In this lesson we started diving into Language Models and considered the 1st type - Statistical LMs (N-grams). 

N-grams play a pivotal role in natural language processing by enabling the analysis of contiguous sequences of words.
- By breaking down text into sequences of n consecutive words or characters, we can estimate the probabilities of these sequences to predict and generate text.
- By estimating the probabilities of these n-grams, we can build robust models for various NLP tasks such as text generation, speech recognition, and machine translation. 
- Understanding and implementing n-grams is essential for creating systems that can effectively interpret and generate human language, forming the foundation for more advanced NLP techniques and applications.

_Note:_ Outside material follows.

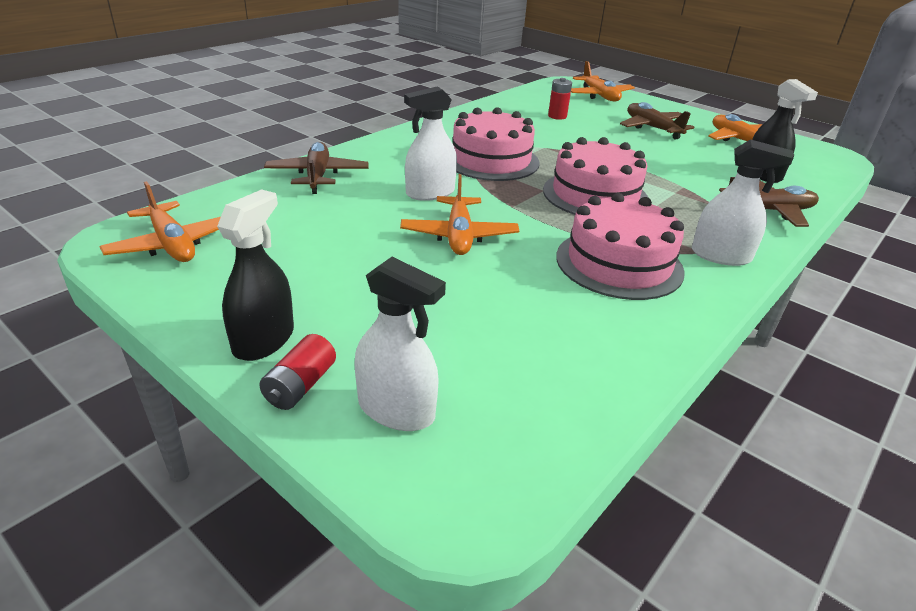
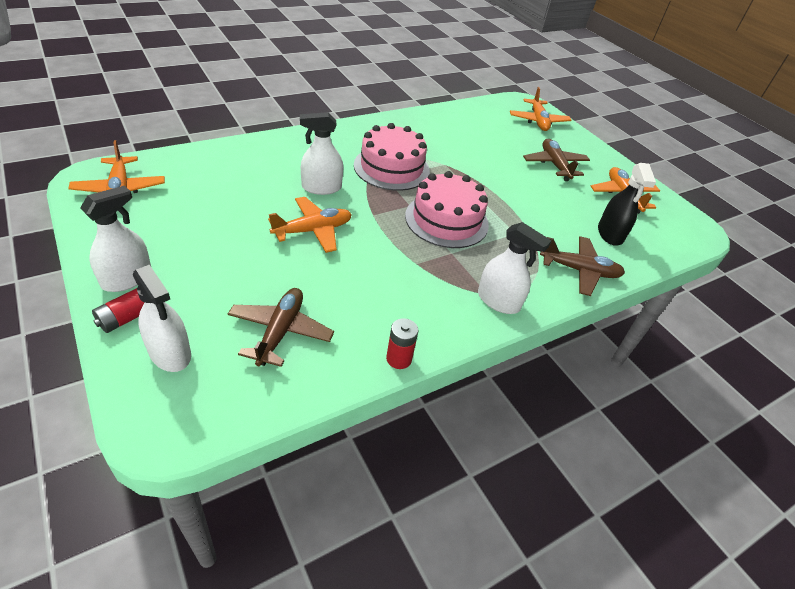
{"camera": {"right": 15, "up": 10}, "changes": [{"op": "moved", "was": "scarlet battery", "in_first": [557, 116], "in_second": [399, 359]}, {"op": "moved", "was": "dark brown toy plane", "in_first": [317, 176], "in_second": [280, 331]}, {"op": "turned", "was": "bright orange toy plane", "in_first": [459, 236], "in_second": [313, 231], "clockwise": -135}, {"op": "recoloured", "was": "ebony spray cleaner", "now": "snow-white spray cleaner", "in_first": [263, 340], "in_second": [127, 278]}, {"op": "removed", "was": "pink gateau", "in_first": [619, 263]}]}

As we move forward, mastering these basic concepts will empower us to tackle more complex challenges in the field of natural language processing.

> As we delve deeper into the complexities of language, n-grams serve as a stepping stone to more advanced models, such as neural networks and transformers. Mastering n-grams provides a solid foundation for understanding how machines can process and generate human language.